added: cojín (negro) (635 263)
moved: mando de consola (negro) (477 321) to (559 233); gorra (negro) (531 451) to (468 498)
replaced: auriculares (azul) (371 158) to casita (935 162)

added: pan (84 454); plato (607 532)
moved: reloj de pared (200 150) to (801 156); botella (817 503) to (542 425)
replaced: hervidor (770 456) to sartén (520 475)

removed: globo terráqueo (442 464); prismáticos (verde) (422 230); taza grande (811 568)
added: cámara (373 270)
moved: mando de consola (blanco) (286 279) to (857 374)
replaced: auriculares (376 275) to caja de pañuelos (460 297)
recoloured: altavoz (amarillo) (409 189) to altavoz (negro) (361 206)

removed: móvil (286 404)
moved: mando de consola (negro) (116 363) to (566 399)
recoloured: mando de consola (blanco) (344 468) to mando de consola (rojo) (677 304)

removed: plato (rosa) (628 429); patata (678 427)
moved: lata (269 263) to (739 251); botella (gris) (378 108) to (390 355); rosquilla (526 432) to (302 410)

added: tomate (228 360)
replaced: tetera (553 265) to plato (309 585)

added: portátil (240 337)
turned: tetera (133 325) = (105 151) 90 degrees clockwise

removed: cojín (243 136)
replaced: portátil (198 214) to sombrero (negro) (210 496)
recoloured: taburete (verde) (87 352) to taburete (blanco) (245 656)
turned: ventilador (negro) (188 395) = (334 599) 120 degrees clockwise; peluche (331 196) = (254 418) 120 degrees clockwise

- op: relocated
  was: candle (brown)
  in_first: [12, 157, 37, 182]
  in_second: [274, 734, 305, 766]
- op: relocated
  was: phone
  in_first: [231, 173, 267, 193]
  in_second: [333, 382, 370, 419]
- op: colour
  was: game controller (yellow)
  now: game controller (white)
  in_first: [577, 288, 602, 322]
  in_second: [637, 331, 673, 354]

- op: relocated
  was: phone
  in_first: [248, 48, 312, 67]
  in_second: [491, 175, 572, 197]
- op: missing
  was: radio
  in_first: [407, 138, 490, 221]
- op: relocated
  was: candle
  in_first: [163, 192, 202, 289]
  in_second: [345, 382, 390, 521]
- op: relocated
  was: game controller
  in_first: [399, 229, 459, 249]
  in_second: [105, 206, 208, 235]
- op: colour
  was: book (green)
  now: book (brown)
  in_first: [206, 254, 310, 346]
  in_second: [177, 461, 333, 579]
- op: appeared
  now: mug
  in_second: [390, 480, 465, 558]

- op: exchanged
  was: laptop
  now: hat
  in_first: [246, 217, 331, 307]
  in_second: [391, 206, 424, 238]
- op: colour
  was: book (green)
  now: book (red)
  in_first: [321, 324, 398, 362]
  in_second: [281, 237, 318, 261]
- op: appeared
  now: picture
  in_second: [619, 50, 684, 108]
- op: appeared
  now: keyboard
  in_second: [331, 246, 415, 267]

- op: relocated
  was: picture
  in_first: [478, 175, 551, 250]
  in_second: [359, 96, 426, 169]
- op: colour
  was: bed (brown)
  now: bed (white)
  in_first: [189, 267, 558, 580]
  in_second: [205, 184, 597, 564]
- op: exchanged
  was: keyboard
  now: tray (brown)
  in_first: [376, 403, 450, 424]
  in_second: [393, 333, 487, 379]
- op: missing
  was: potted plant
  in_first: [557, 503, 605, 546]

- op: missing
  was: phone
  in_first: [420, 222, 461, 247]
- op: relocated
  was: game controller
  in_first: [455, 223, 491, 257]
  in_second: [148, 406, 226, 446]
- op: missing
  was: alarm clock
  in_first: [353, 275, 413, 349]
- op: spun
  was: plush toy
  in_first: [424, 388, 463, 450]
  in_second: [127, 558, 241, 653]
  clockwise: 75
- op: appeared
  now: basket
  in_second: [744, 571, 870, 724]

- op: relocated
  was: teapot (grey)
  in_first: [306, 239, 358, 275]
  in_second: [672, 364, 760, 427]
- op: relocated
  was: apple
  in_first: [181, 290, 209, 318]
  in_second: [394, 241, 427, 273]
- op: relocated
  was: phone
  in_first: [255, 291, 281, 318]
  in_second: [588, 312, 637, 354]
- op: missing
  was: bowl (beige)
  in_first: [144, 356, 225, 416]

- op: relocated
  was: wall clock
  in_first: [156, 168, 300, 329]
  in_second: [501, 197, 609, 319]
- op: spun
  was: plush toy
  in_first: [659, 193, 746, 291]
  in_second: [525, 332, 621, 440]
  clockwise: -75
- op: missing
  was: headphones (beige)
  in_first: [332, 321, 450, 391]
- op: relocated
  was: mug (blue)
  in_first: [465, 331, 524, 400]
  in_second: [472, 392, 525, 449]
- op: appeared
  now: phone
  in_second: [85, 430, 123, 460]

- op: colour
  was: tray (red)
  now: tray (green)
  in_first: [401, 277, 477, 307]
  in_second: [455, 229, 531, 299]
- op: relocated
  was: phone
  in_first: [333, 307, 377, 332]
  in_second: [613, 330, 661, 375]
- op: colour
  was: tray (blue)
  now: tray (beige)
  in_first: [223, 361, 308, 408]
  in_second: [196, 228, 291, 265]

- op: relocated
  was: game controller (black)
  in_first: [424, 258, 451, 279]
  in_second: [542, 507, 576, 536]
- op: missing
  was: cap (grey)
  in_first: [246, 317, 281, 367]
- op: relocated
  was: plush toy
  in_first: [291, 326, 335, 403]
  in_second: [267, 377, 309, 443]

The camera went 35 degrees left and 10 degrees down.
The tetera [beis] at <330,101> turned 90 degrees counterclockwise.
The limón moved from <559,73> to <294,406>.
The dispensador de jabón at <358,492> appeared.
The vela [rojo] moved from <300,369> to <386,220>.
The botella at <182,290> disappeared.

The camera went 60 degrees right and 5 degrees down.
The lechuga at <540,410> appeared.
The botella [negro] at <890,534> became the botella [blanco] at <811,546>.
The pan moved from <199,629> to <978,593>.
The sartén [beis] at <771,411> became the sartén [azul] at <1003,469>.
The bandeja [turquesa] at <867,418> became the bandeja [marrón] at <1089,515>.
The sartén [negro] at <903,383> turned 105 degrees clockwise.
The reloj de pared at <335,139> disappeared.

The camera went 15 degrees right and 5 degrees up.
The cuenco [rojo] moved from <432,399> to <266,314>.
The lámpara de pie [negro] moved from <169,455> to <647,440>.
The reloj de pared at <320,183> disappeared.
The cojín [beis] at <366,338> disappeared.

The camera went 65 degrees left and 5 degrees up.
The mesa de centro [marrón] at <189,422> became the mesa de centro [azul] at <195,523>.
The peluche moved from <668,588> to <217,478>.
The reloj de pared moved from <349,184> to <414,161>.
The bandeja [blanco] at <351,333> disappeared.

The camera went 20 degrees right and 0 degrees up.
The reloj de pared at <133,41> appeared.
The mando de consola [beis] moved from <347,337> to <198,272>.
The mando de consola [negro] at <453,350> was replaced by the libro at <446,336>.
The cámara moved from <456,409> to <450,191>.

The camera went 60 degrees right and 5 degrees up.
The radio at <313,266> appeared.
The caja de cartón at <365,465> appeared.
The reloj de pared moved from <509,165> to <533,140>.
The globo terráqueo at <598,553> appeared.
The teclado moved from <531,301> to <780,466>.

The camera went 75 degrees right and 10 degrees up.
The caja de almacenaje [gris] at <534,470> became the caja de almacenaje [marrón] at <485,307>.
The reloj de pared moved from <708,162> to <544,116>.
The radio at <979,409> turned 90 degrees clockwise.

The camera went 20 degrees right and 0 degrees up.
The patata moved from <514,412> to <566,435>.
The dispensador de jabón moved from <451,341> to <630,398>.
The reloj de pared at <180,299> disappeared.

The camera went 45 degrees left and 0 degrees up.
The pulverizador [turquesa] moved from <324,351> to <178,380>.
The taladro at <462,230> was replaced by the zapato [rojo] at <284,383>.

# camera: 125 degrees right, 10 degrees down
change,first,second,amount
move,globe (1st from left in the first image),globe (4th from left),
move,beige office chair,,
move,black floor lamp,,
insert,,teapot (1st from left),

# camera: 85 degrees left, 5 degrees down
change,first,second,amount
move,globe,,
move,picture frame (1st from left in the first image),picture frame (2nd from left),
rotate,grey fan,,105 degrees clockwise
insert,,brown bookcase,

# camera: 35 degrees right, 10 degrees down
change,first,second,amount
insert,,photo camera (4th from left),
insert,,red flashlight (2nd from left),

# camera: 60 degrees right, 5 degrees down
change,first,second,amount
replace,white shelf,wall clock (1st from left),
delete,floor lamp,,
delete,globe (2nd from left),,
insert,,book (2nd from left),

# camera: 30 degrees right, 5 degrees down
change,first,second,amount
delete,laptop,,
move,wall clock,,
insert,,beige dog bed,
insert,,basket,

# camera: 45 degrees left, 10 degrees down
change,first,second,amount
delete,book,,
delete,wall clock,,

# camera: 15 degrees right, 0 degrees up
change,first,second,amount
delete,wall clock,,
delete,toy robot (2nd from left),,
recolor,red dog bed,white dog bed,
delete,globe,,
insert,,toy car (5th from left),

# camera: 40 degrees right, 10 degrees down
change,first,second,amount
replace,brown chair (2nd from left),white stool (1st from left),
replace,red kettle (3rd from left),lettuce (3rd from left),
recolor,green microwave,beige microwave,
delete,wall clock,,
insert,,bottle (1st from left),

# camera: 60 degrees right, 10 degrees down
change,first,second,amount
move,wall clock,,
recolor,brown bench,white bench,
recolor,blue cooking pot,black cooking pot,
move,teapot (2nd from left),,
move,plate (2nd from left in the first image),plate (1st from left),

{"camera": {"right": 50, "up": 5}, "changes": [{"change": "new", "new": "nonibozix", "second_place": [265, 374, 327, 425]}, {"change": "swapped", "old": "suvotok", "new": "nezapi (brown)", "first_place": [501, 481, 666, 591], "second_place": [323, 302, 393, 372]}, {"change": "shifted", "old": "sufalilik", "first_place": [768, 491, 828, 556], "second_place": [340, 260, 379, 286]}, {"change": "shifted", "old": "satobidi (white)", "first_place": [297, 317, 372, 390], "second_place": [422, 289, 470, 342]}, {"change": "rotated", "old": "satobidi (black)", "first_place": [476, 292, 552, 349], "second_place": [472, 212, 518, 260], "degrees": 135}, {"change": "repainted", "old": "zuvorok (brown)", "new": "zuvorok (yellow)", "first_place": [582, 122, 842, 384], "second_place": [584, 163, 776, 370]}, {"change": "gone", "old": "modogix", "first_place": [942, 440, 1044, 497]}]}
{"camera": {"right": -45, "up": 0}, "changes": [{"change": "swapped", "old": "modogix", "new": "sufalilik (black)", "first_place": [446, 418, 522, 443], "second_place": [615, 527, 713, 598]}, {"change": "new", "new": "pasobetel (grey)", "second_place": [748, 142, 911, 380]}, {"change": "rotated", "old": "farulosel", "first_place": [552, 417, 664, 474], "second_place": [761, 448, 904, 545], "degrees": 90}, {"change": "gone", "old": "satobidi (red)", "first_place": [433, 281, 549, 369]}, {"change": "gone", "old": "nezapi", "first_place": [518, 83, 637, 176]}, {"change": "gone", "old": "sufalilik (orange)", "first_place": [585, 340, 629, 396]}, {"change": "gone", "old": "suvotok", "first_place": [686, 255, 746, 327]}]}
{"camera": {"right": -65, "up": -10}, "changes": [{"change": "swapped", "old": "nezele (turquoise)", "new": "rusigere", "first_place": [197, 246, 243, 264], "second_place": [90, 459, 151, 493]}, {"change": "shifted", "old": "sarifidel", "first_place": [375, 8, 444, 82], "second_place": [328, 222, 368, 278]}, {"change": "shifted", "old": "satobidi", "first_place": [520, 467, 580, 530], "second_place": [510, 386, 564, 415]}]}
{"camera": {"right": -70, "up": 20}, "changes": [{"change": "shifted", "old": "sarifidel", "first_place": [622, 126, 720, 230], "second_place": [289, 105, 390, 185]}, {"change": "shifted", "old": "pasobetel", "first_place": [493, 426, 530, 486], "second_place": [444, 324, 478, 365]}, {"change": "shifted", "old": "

What you need to do:
Quote the records from their first line to the line with "moved: mando de consola (negro) (477", inclusive, without adding or dropping anything.

Task output:
added: cojín (negro) (635 263)
moved: mando de consola (negro) (477 321) to (559 233); gorra (negro) (531 451) to (468 498)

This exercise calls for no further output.